As I was literally BLOCKED from reading this article at its original source “wikileaks.ch” in a Cyberwar that rages silently as we speak, I am posting Julian Assange’s statement in its entirety (mirror).

JULIAN ASSANGE, FOUNDER OF WIKILEAKS:

“As I type these lines, on June 3, 2013, Private First Class Bradley Edward Manning is being tried in a sequestered room at Fort Meade, Maryland, for the alleged crime of telling the truth. The court martial of the most prominent political prisoner in modern US history has now, finally, begun.

It has been three years.
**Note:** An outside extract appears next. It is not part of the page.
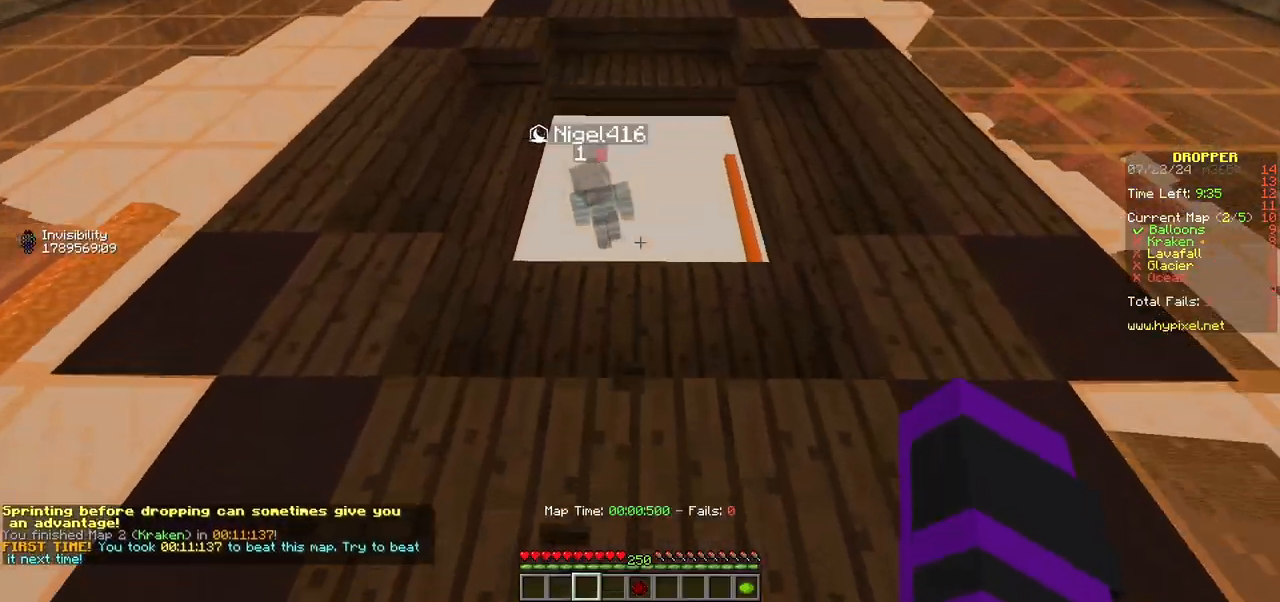
{"keys": ["w"], "mouse": [], "events": []}
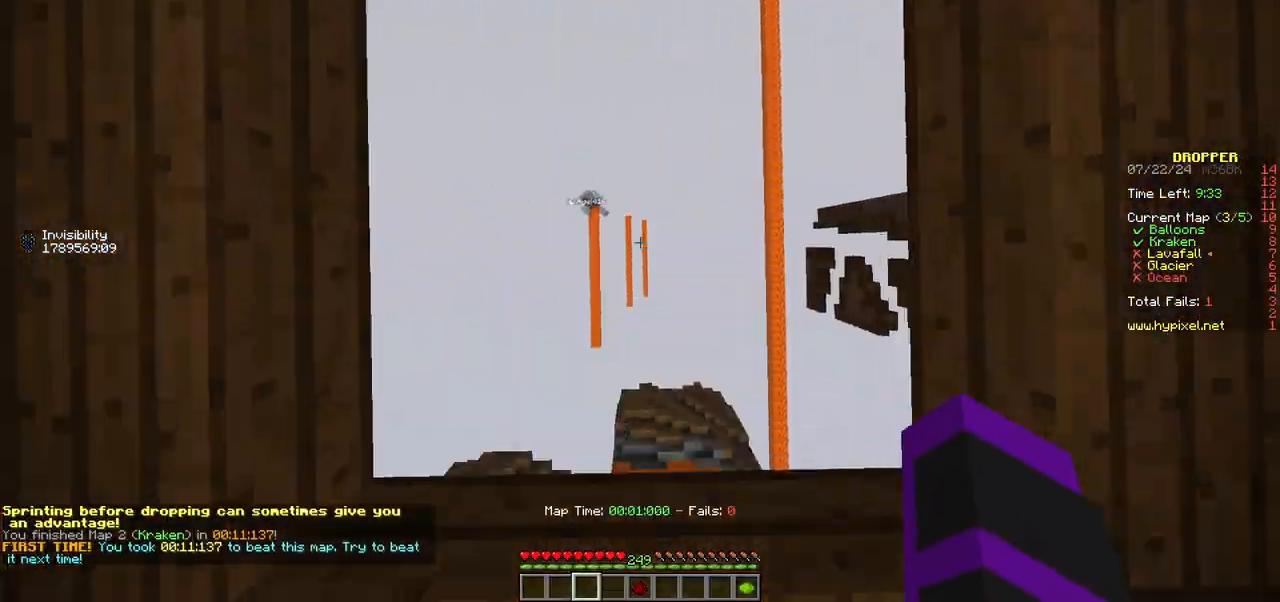
{"keys": ["s"], "mouse": [], "events": [[117, "w", "up"], [317, "s", "down"]]}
Bradley Manning, then 22 years old, was arrested in Baghdad on May 26, 2010. He was shipped to Kuwait, placed into a cage, and kept in the sweltering heat of Camp Arifjan.

“For me, I stopped keeping track,” he told the court last November. “I didn’t know whether night was day or day was night. And my world became very, very small. It became these cages… I remember thinking I’m going to die.”

After protests from his lawyers, Bradley Manning was then transferred to a brig at a US Marine Corps Base in Quantico, VA, where — infamously — he was subjected to cruel, inhuman and degrading treatment at the hands of his captors — a formal finding by the UN. Isolated in a tiny cell for 23 out of 24 hours a day, he was deprived of his glasses, sleep, blankets and clothes, and prevented from exercising. All of this — it has been determined by a military judge — “punished” him before he had even stood trial.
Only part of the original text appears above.